> **Instructions for the task**:
Write out every line of text from the records word for word, leaving the pictures out.

** Exercise data follows **

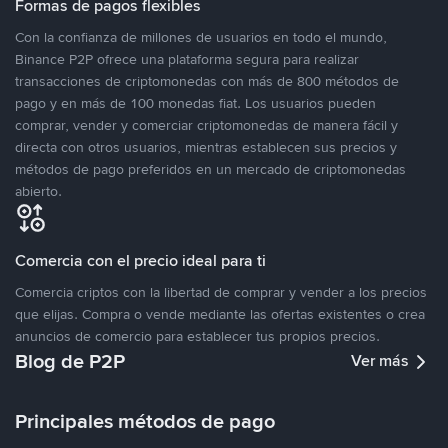
Formas de pagos flexibles
Con la confianza de millones de usuarios en todo el mundo,
Binance P2P ofrece una plataforma segura para realizar
transacciones de criptomonedas con más de 800 métodos de
pago y en más de 100 monedas fiat. Los usuarios pueden
comprar, vender y comerciar criptomonedas de manera fácil y
directa con otros usuarios, mientras establecen sus precios y
métodos de pago preferidos en un mercado de criptomonedas
abierto.
Comercia con el precio ideal para ti
Comercia criptos con la libertad de comprar y vender a los precios
que elijas. Compra o vende mediante las ofertas existentes o crea
anuncios de comercio para establecer tus propios precios.
Blog de P2P
Ver más
Principales métodos de pago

** End of Exercise data **

> **Result for this exercise**:
Formas de pagos flexibles
Con la confianza de millones de usuarios en todo el mundo,
Binance P2P ofrece una plataforma segura para realizar
transacciones de criptomonedas con más de 800 métodos de
pago y en más de 100 monedas fiat. Los usuarios pueden
comprar, vender y comerciar criptomonedas de manera fácil y
directa con otros usuarios, mientras establecen sus precios y
métodos de pago preferidos en un mercado de criptomonedas
abierto.
Comercia con el precio ideal para ti
Comercia criptos con la libertad de comprar y vender a los precios
que elijas. Compra o vende mediante las ofertas existentes o crea
anuncios de comercio para establecer tus propios precios.
Blog de P2P
Ver más
Principales métodos de pago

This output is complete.